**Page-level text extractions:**
= = =

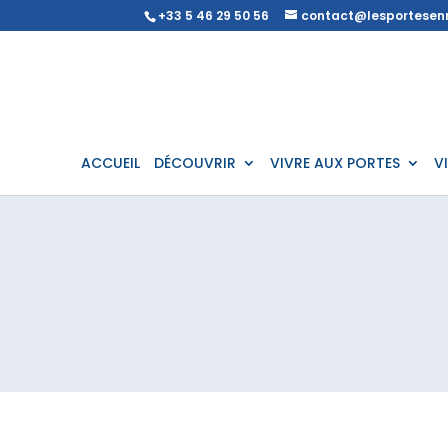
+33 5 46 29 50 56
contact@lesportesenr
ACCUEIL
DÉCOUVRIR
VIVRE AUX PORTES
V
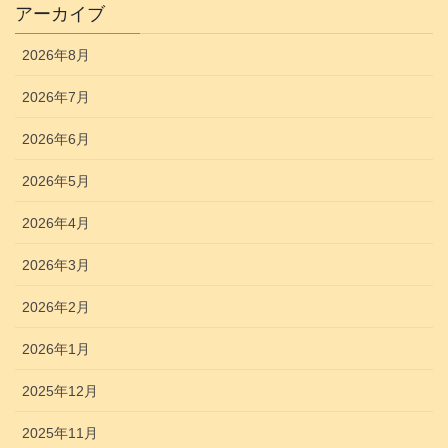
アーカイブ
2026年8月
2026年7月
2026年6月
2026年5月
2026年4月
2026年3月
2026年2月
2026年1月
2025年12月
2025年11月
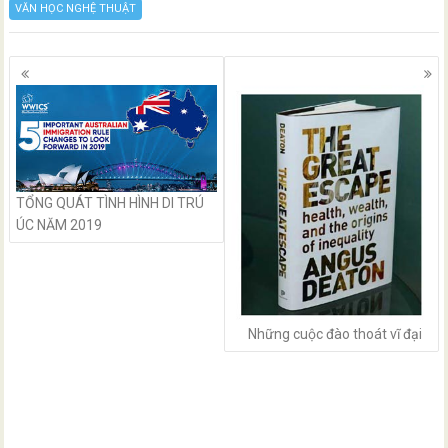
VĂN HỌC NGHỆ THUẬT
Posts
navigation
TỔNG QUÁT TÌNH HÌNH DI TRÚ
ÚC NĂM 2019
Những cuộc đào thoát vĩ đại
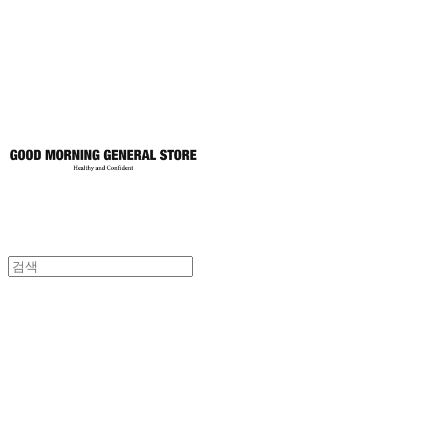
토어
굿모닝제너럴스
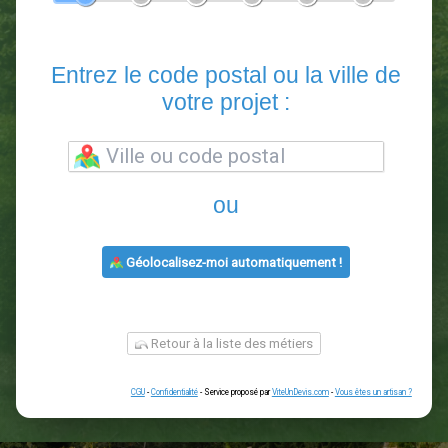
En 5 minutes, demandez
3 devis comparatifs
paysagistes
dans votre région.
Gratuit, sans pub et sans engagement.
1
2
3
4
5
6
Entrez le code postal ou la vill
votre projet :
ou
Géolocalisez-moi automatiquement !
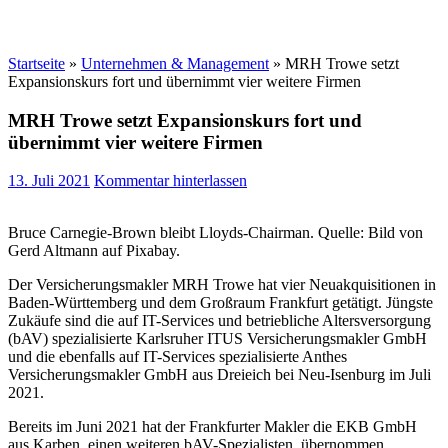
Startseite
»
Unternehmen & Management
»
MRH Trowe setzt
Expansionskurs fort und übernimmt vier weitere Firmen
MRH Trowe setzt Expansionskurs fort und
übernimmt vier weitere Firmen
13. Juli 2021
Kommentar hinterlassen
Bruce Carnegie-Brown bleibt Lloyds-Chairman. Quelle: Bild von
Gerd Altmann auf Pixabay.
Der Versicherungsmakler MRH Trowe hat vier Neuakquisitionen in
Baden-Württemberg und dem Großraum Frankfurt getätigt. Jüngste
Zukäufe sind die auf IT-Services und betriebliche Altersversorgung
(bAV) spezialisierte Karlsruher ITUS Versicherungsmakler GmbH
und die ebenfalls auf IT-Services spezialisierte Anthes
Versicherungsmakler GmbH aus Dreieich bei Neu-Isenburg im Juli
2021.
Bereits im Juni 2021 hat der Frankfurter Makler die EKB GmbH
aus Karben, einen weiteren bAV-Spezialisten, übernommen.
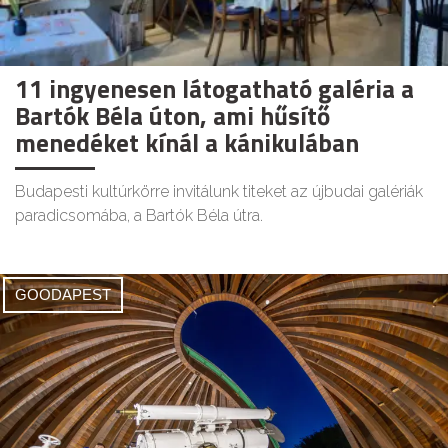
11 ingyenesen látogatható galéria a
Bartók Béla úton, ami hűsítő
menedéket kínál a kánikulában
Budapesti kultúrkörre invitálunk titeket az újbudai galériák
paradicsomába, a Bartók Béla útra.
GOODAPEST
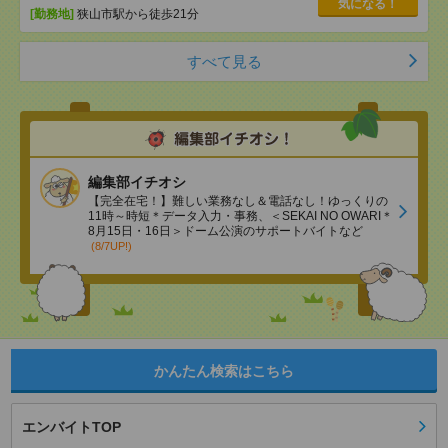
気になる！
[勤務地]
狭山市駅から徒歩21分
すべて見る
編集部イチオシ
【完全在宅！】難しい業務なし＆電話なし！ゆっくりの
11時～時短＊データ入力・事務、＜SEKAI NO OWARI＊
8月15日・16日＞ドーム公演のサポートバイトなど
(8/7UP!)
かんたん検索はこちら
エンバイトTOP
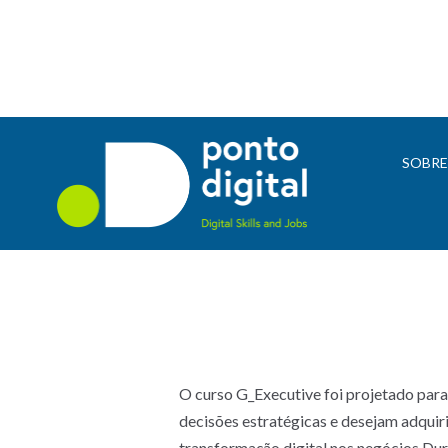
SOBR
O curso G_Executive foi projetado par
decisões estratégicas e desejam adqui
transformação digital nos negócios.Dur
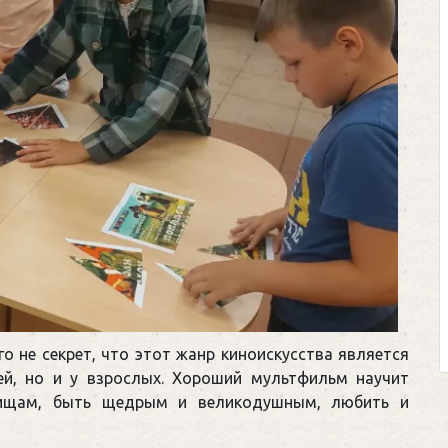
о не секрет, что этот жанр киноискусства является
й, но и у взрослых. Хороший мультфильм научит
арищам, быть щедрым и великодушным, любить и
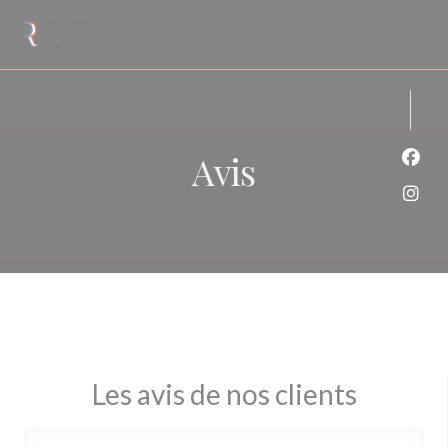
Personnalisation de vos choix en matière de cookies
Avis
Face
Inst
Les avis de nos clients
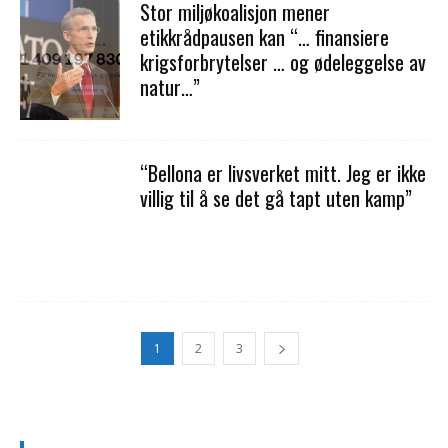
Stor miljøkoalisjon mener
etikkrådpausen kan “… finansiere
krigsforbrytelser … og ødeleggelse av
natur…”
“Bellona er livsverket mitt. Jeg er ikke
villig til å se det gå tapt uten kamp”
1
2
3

= = =

**Description of the task:** Out of the records above, return only the lines from the one with "TỔNG QUÁT TÌNH HÌNH DI TRÚ" through the one with "decisões estratégicas e desejam adqui", exactly, and none of the pictures.

**Exercise answer:**
TỔNG QUÁT TÌNH HÌNH DI TRÚ
ÚC NĂM 2019
Những cuộc đào thoát vĩ đại
토어
굿모닝제너럴스
En 5 minutes, demandez
3 devis comparatifs
paysagistes
dans votre région.
Gratuit, sans pub et sans engagement.
1
2
3
4
5
6
Entrez le code postal ou la vill
votre projet :
ou
Géolocalisez-moi automatiquement !
Startseite
»
Unternehmen & Management
»
MRH Trowe setzt
Expansionskurs fort und übernimmt vier weitere Firmen
MRH Trowe setzt Expansionskurs fort und
übernimmt vier weitere Firmen
13. Juli 2021
Kommentar hinterlassen
Bruce Carnegie-Brown bleibt Lloyds-Chairman. Quelle: Bild von
Gerd Altmann auf Pixabay.
Der Versicherungsmakler MRH Trowe hat vier Neuakquisitionen in
Baden-Württemberg und dem Großraum Frankfurt getätigt. Jüngste
Zukäufe sind die auf IT-Services und betriebliche Altersversorgung
(bAV) spezialisierte Karlsruher ITUS Versicherungsmakler GmbH
und die ebenfalls auf IT-Services spezialisierte Anthes
Versicherungsmakler GmbH aus Dreieich bei Neu-Isenburg im Juli
2021.
Bereits im Juni 2021 hat der Frankfurter Makler die EKB GmbH
aus Karben, einen weiteren bAV-Spezialisten, übernommen.
11 ingyenesen látogatható galéria a
Bartók Béla úton, ami hűsítő
menedéket kínál a kánikulában
Budapesti kultúrkörre invitálunk titeket az újbudai galériák
paradicsomába, a Bartók Béla útra.
GOODAPEST
気になる！
[勤務地]
狭山市駅から徒歩21分
すべて見る
編集部イチオシ
【完全在宅！】難しい業務なし＆電話なし！ゆっくりの
11時～時短＊データ入力・事務、＜SEKAI NO OWARI＊
8月15日・16日＞ドーム公演のサポートバイトなど
(8/7UP!)
かんたん検索はこちら
エンバイトTOP
SOBR
O curso G_Executive foi projetado par
decisões estratégicas e desejam adqui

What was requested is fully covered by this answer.